I don't know what the answer is, but I will point out an important contradiction that I find in Calvin's view. When he was talking about prayer, he said, "If we would pray fruitfully, we ought therefore to grasp with both hands this assurance of obtaining what we ask, which the Lord enjoins with his own voice, and all the saints teach by their example. For only that prayer is acceptable to God which is born, if I may so express it, out of such presumption of faith, and is grounded in unshaken assurance of hope." But then when he discusses predestination, he agrees with Augustine when he says, "For as we know not who belongs to the number of the predestined or who does not belong, we ought to be so minded as to wish that all men be saved."

To change but a few words of Calvin in section 12 of Chapter XX, "Now what sort of prayer will this be? 'O Lord, I am in doubt whether thou willest to hear me, but because I am pressed by anxiety, I flee to thee, that, if thou willest, thou mayest save all people.' This is not the way of all the saints we read in Scripture." It really isn't: whether it's Abraham interceding on behalf of Sodom and Gomorrah, or Moses interceding for his own people, the saints of old did not sit back and accept God's judgments without a plea for mercy. Why, then, do Christians hear Christ telling them to pray for their enemies, and yet have absolutely no faith that God will hear those prayers?

Call me a heretic, but the only option that makes sense to me is some sort of universalism. The objection is always that there are examples in Scripture of people who are already under condemnation. As if God could not reach down into the depths of hell and save those who are already under judgment! Does this defy the words of Christ? I don't think so--no more than his own words defy the words of the Old Testament. As they say, it's all in how you interpret things. I would probably be better off leaving my heretical opinions to myself, but then this blog wouldn't be what it is.

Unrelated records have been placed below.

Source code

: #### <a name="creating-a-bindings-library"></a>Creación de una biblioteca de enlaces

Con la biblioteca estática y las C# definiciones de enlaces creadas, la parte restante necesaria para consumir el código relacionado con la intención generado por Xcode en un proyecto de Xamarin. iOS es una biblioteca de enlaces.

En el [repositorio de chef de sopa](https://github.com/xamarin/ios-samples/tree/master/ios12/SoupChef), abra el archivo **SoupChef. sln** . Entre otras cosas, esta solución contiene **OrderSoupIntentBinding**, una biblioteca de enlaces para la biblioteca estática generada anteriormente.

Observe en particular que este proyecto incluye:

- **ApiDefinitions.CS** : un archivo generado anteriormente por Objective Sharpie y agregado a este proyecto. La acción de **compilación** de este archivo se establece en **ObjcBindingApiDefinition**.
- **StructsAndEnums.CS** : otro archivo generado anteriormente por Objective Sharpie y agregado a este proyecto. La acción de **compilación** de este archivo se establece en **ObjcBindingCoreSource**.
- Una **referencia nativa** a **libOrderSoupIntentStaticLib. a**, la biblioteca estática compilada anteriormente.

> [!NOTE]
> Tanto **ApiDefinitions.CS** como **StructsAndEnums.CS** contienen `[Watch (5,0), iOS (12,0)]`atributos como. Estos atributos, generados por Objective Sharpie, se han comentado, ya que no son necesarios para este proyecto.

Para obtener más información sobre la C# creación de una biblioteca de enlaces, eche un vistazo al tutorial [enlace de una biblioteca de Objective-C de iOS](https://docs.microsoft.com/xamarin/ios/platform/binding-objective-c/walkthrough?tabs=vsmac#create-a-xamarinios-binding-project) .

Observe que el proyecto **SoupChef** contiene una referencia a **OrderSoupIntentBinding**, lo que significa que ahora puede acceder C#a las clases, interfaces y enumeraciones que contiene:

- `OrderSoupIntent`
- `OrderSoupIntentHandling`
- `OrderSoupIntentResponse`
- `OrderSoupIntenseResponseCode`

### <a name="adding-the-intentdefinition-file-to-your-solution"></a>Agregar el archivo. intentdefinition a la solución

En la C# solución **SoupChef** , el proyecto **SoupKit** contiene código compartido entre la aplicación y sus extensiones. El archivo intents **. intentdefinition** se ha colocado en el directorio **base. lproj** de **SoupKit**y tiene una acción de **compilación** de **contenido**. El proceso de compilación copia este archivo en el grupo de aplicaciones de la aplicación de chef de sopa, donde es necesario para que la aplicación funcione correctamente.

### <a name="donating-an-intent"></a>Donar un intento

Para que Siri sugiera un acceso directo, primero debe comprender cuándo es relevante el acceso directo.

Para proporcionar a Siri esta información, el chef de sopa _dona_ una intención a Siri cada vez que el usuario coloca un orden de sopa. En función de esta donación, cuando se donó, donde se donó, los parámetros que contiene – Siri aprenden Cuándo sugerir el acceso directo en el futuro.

In any case, Calvin's view actually gives me more motivation to pray for all people. If it is God who ultimately saves, then it is to God that I must go to make my case. Human minds cannot be changed by human power, if the Scriptures are to be believed. Should I not pray, then, that all people will be transformed? And when I pray, should I not pray believing that I have already received it, so that it may be granted [cf. Mark 11:24]? So much, then, for the problem of predestination.